● Input data:
%%

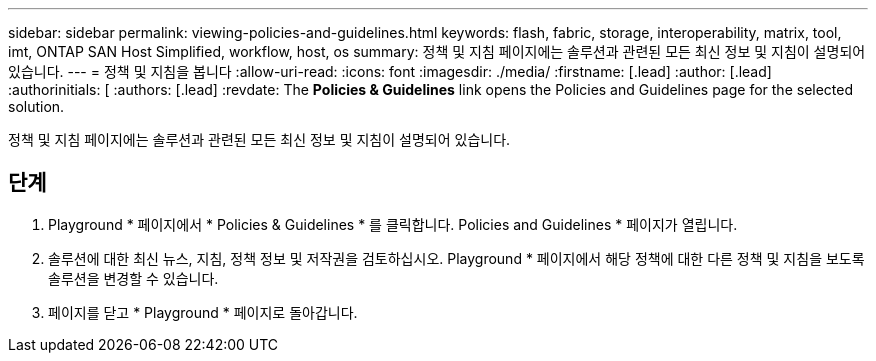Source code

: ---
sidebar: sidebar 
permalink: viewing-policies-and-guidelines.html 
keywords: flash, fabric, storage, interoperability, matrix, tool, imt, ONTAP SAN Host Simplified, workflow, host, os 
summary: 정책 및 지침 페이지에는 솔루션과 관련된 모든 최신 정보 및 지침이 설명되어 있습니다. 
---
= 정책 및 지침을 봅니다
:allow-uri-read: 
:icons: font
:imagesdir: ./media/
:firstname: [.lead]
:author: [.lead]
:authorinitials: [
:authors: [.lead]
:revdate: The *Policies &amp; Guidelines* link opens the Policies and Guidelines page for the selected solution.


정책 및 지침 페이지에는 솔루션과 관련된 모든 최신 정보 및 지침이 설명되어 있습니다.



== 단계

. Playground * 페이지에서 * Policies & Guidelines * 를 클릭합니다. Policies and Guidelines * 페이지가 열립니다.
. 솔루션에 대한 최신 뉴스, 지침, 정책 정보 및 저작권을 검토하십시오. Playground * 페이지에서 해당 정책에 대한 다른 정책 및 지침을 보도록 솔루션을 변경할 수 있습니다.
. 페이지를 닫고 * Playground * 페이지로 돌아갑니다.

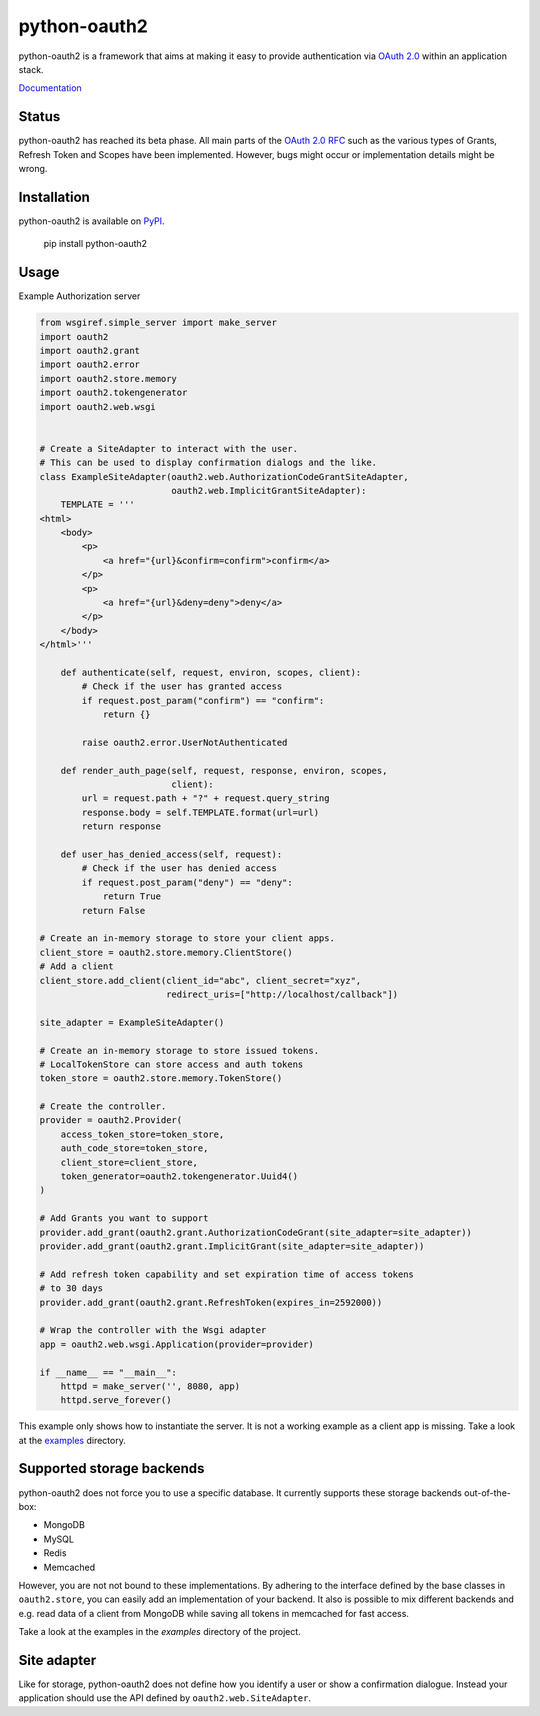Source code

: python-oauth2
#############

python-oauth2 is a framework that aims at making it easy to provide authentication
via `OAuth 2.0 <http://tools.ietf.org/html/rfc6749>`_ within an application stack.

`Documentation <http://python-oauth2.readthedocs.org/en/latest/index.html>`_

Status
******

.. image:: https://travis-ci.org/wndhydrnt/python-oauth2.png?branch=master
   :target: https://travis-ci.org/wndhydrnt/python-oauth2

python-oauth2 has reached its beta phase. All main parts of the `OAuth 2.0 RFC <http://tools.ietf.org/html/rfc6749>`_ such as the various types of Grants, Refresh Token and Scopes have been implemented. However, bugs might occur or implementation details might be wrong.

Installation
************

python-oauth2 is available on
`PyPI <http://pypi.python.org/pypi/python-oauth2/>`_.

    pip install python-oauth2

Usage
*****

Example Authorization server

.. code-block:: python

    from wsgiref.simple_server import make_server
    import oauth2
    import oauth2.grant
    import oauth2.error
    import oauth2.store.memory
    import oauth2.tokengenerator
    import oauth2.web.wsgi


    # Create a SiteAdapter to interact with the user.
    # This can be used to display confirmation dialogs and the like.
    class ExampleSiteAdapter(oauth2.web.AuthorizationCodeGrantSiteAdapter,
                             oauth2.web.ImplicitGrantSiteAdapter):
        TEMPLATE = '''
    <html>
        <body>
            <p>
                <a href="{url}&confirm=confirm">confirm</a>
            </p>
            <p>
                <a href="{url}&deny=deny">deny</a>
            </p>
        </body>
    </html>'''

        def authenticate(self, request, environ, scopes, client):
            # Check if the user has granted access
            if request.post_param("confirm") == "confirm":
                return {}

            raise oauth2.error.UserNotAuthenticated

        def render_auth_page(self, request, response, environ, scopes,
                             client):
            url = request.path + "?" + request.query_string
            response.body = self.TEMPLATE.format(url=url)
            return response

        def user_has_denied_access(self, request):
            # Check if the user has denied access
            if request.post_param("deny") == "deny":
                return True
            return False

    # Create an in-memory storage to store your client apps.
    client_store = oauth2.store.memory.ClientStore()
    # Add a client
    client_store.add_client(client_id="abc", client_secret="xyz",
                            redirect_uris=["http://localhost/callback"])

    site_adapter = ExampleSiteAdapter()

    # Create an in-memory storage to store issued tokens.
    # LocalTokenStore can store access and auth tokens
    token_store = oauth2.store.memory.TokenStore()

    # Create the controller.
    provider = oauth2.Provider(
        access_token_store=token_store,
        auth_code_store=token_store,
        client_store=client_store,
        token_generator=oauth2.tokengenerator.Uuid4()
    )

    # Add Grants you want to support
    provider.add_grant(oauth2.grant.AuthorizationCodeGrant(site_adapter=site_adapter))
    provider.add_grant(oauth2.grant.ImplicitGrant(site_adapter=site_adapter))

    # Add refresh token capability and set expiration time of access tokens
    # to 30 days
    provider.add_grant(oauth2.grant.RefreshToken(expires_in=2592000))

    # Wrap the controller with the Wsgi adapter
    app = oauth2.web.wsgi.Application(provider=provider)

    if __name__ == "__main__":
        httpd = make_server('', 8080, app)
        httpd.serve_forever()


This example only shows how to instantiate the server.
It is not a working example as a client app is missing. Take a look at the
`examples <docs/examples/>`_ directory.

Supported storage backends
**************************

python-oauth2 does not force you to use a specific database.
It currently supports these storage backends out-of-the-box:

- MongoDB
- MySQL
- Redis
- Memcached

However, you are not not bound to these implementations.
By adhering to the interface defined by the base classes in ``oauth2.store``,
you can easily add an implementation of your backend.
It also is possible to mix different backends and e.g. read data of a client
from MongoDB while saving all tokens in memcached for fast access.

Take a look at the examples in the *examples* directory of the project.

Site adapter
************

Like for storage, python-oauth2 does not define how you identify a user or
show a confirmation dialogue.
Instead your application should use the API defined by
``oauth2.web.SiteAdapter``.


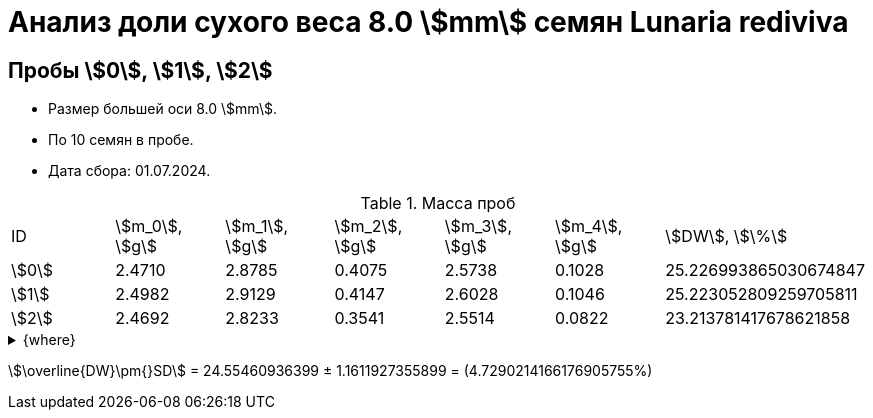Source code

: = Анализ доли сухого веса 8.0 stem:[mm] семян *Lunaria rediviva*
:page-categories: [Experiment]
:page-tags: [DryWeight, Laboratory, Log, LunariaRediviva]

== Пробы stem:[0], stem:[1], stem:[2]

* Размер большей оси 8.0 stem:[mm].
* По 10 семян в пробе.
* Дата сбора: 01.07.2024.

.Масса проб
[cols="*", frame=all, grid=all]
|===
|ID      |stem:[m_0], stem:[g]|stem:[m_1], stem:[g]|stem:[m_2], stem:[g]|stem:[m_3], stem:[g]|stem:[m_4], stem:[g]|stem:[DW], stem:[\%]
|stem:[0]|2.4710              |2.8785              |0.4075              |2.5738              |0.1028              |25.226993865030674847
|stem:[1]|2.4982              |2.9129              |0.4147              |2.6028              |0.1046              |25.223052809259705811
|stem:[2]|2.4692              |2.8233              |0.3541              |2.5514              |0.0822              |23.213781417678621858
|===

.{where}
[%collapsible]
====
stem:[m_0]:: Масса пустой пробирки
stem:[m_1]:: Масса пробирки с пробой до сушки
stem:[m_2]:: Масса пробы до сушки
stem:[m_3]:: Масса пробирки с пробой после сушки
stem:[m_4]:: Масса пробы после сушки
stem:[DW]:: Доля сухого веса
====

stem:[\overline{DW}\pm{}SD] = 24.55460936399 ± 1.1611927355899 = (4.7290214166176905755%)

%%
%%

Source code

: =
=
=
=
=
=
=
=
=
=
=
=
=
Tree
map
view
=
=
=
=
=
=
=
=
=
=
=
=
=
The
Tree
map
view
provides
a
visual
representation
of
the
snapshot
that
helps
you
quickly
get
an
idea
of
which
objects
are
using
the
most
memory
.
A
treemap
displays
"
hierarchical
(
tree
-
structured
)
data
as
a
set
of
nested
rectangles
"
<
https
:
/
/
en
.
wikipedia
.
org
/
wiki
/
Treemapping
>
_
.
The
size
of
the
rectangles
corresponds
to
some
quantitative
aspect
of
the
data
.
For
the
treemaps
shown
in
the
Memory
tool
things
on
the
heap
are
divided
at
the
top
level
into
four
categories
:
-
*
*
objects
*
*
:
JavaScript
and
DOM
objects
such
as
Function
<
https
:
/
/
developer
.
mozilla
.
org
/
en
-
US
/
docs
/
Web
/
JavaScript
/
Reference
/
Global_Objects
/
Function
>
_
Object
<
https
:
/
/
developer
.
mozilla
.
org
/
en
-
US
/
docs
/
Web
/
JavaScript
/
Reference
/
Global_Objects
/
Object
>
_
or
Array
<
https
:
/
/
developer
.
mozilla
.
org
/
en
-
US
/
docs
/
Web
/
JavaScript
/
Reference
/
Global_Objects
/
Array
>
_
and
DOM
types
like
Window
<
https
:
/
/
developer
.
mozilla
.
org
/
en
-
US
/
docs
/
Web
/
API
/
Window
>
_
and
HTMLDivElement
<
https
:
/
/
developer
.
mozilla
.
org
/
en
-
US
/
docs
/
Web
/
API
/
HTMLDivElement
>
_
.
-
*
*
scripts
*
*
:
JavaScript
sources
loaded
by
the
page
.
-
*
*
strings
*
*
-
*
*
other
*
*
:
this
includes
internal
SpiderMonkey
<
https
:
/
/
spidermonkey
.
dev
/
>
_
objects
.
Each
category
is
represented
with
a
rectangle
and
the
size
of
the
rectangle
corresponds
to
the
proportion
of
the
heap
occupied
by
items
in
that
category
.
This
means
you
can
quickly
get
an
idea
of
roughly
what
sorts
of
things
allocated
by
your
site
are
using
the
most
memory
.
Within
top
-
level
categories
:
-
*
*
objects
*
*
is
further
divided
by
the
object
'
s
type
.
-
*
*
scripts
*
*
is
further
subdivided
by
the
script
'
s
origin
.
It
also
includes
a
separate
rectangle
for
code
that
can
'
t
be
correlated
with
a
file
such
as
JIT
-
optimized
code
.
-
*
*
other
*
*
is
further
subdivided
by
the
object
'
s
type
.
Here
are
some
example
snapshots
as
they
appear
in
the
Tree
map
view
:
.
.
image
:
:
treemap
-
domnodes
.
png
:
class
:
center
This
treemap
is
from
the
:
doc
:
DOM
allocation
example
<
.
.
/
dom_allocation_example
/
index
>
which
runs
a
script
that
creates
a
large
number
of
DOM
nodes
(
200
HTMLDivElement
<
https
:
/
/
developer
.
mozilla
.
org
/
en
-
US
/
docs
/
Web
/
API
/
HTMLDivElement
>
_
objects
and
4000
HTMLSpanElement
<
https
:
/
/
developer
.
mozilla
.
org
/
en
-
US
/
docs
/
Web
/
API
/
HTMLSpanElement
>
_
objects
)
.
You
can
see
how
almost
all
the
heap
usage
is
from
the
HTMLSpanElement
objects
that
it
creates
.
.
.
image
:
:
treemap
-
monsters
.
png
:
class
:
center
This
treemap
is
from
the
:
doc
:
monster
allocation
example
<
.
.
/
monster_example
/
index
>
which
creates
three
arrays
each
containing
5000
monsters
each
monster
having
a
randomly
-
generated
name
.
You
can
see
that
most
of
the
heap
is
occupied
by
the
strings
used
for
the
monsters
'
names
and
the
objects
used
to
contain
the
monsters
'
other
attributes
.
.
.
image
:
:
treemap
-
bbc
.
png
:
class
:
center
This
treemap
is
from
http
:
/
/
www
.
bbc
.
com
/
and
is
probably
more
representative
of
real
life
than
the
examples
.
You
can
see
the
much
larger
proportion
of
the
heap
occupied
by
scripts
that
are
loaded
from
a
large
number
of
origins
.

%%

● Assignment:
Your task is to copy every line in the entries that holds the string "backends".

● Answer to this task:
Supported storage backends
It currently supports these storage backends out-of-the-box:
It also is possible to mix different backends and e.g. read data of a client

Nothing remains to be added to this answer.